- Artist: Peder Severin Krøyer
- Year: 1881
- Type: Oil on canvas, history painting
- Dimensions: 142 cm × 102 cm (56 in × 40 in)
- Location: Gothenburg Museum of Art; Gothenburg;

= Messalina (painting) =

Painting by Peder Severin Krøyer

Messalina is an 1881 history painting by the Danish artist Peder Severin Krøyer. It depicts Messalina, the wife of the Roman Emperor Claudius who became notorious for her promiscuity and involvement in conspiracies, for which she was eventually executed. Krøyer shows her in the royal box at the amphitheatre, standing in a translucent robe.

_ _ _ _ _

What to do:
Output the passage of the Messalina painting text from "- Artist: Peder" up to and including "a translucent robe.", copying it word for word.

Study material:
_ _ _ _ _

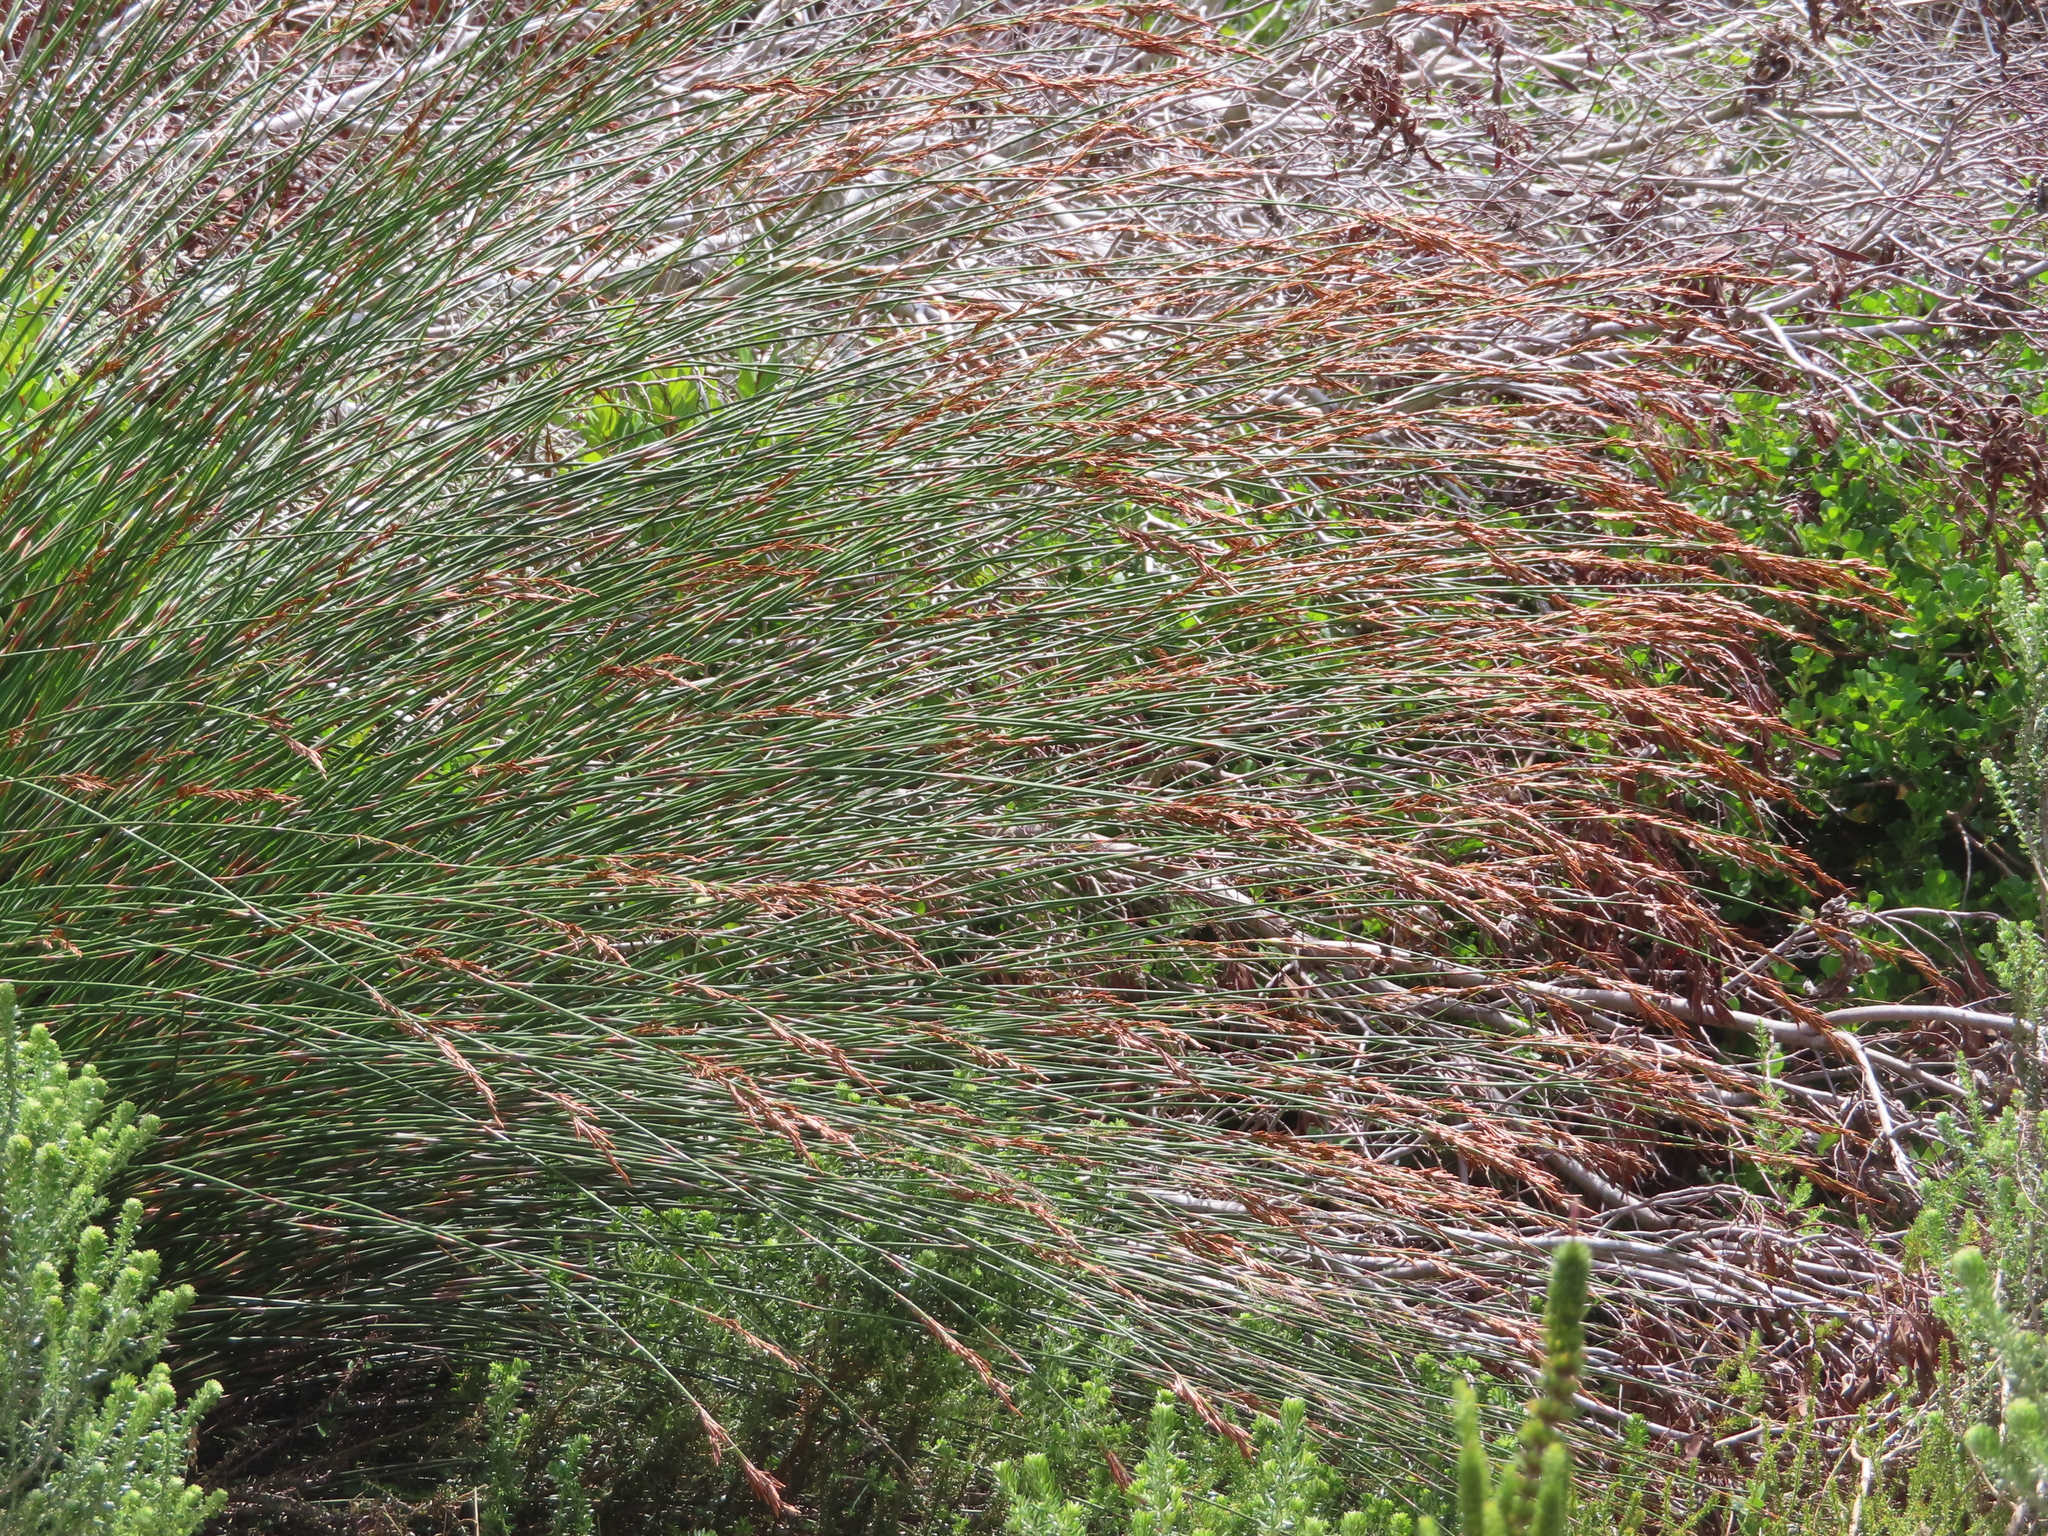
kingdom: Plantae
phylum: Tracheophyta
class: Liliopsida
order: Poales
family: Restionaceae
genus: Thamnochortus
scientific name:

_ _ _ _ _

Response to the task:
- Artist: Peder Severin Krøyer
- Year: 1881
- Type: Oil on canvas, history painting
- Dimensions: 142 cm × 102 cm (56 in × 40 in)
- Location: Gothenburg Museum of Art; Gothenburg;

= Messalina (painting) =

Painting by Peder Severin Krøyer

Messalina is an 1881 history painting by the Danish artist Peder Severin Krøyer. It depicts Messalina, the wife of the Roman Emperor Claudius who became notorious for her promiscuity and involvement in conspiracies, for which she was eventually executed. Krøyer shows her in the royal box at the amphitheatre, standing in a translucent robe.